**PASSAGE PROVIDED:**

Metadata in Signals

In this document we show the structure and format of the different JSONs obtained from scratching the API of the Signals notebook.

Journal (Container)

Signals container metadata example

{
  "links": {
    "self": "https://iciq.signalsnotebook.perkinelmercloud.eu/api/rest/v1.0/entities?includeTypes=container&include=children, owner&page[offset]=7&page[limit]=1",
    "first": "https://iciq.signalsnotebook.perkinelmercloud.eu/api/rest/v1.0/entities?includeTypes=container&include=children, owner&page[offset]=0&page[limit]=1",
    "prev": "https://iciq.signalsnotebook.perkinelmercloud.eu/api/rest/v1.0/entities?includeTypes=container&include=children, owner&page[offset]=6&page[limit]=1",
    "next": "https://iciq.signalsnotebook.perkinelmercloud.eu/api/rest/v1.0/entities?includeTypes=container&include=children, owner&page[offset]=8&page[limit]=1"
  },
  "data": [
    {
      "type": "Entity",
      "id": "container:ddac1092-5f55-4952-a5f1-7f2c553fef46",
      "links": {
        "self": "https://iciq.signalsnotebook.perkinelmercloud.eu/api/rest/v1.0/entities/container:ddac1092-5f55-4952-a5f1-7f2c553fef46"
      },
      "attributes": {
        "id": "container:ddac1092-5f55-4952-a5f1-7f2c553fef46",
        "eid": "container:ddac1092-5f55-4952-a5f1-7f2c553fef46",
        "name": "Linear Acenes",
        "description": "",
        "createdAt": "2020-05-27T19:52:54.871Z",
        "editedAt": "2020-05-27T19:52:54.871Z",
        "type": "container",
        "digest": "43254827",
        "fields": {
          "Confidential": {
            "value": "No"

**TASK ITEM:**
Please print the Signals metadata page above in full, word for word.

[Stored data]
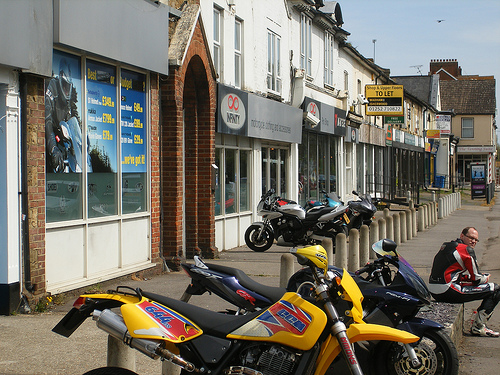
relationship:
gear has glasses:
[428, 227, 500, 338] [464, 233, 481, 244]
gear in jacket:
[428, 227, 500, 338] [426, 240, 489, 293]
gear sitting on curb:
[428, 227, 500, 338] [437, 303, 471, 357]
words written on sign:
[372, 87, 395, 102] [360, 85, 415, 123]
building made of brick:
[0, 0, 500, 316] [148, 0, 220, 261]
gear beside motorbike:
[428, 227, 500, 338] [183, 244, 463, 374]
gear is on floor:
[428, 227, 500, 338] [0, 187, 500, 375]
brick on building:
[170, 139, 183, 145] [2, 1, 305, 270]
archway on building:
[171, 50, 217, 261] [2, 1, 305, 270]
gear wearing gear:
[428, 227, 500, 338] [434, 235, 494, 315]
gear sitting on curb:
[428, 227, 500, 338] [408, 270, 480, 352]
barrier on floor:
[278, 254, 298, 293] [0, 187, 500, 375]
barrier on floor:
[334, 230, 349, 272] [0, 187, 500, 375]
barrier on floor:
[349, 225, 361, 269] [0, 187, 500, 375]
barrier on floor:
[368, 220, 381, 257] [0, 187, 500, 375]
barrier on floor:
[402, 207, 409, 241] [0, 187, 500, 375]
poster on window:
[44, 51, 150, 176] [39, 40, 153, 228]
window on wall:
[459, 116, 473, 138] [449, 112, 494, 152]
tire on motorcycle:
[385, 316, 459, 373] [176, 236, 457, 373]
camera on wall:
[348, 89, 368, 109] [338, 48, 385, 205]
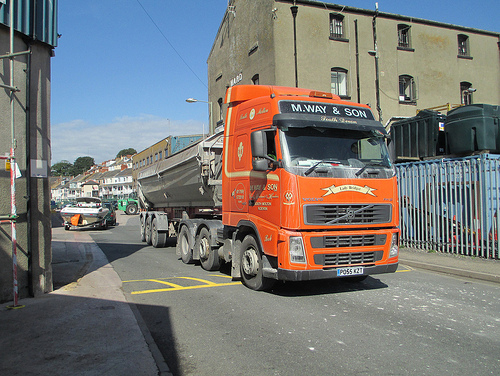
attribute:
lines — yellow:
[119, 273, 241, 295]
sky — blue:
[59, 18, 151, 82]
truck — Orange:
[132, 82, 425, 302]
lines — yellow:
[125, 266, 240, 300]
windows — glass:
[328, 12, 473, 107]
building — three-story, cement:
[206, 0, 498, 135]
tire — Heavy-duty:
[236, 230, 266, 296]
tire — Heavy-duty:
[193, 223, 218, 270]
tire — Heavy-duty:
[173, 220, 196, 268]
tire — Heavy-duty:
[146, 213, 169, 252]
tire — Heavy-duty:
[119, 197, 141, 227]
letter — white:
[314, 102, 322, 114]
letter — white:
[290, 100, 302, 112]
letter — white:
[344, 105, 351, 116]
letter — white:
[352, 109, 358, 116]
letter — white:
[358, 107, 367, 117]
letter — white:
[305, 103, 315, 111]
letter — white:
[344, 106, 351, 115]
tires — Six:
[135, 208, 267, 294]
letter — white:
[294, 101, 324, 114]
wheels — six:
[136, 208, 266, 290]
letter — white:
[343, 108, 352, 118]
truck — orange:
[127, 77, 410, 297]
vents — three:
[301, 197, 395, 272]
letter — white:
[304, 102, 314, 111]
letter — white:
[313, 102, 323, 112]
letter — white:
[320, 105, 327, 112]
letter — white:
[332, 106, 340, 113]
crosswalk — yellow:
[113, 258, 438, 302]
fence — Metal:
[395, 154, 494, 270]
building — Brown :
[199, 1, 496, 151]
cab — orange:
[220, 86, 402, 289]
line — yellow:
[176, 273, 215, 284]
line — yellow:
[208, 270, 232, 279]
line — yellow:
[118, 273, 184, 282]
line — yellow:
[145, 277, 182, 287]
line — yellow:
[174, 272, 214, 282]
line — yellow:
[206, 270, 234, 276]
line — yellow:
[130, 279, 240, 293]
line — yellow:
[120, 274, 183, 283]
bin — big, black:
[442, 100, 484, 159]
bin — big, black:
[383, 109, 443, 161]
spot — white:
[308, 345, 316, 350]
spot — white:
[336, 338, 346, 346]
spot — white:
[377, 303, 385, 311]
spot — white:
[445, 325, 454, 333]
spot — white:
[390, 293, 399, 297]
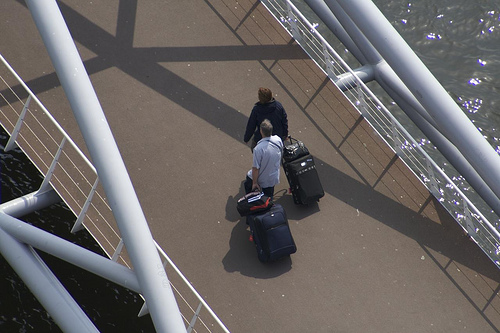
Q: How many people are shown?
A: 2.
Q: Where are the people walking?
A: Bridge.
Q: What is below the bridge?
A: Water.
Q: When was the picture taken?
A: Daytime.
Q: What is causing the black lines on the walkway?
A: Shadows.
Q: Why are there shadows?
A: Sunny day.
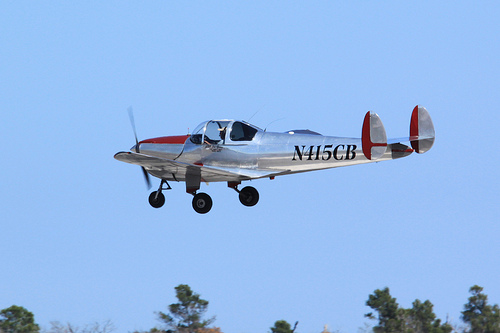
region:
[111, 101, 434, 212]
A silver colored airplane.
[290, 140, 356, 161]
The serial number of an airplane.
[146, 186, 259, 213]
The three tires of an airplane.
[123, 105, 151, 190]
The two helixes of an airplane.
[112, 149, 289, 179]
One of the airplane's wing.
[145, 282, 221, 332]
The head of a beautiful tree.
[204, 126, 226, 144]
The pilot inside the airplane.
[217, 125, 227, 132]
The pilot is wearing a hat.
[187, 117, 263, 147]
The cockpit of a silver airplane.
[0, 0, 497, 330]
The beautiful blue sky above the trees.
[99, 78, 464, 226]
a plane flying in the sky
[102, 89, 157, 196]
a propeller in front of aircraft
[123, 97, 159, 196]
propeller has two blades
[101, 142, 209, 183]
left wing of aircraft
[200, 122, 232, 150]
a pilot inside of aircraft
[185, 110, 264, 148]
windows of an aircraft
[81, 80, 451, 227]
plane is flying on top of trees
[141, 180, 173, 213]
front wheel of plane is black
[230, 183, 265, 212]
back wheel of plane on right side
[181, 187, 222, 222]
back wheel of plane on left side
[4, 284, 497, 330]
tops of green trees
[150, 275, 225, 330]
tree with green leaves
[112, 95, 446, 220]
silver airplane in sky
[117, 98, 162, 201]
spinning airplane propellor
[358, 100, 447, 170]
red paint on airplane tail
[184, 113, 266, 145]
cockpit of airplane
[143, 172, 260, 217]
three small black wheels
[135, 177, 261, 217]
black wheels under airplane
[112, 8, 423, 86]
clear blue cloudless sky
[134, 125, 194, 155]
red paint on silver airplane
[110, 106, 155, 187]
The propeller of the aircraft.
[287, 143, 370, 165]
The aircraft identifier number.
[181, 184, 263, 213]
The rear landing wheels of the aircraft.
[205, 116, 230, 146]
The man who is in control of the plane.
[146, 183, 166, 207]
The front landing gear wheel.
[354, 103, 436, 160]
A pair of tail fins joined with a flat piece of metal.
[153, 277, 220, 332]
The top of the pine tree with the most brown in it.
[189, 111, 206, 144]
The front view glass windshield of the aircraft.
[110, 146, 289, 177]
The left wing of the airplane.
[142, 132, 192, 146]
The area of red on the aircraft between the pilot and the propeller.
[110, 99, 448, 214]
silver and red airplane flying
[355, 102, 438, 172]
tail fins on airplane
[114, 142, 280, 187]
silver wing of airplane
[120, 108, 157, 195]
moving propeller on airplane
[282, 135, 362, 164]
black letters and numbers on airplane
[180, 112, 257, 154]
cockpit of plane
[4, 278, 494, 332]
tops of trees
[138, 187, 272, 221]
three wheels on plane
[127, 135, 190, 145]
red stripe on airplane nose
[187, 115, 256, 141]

**FINAL ANSWER:**
Metadata in Signals

In this document we show the structure and format of the different JSONs obtained from scratching the API of the Signals notebook.

Journal (Container)

Signals container metadata example

{
  "links": {
    "self": "https://iciq.signalsnotebook.perkinelmercloud.eu/api/rest/v1.0/entities?includeTypes=container&include=children, owner&page[offset]=7&page[limit]=1",
    "first": "https://iciq.signalsnotebook.perkinelmercloud.eu/api/rest/v1.0/entities?includeTypes=container&include=children, owner&page[offset]=0&page[limit]=1",
    "prev": "https://iciq.signalsnotebook.perkinelmercloud.eu/api/rest/v1.0/entities?includeTypes=container&include=children, owner&page[offset]=6&page[limit]=1",
    "next": "https://iciq.signalsnotebook.perkinelmercloud.eu/api/rest/v1.0/entities?includeTypes=container&include=children, owner&page[offset]=8&page[limit]=1"
  },
  "data": [
    {
      "type": "Entity",
      "id": "container:ddac1092-5f55-4952-a5f1-7f2c553fef46",
      "links": {
        "self": "https://iciq.signalsnotebook.perkinelmercloud.eu/api/rest/v1.0/entities/container:ddac1092-5f55-4952-a5f1-7f2c553fef46"
      },
      "attributes": {
        "id": "container:ddac1092-5f55-4952-a5f1-7f2c553fef46",
        "eid": "container:ddac1092-5f55-4952-a5f1-7f2c553fef46",
        "name": "Linear Acenes",
        "description": "",
        "createdAt": "2020-05-27T19:52:54.871Z",
        "editedAt": "2020-05-27T19:52:54.871Z",
        "type": "container",
        "digest": "43254827",
        "fields": {
          "Confidential": {
            "value": "No"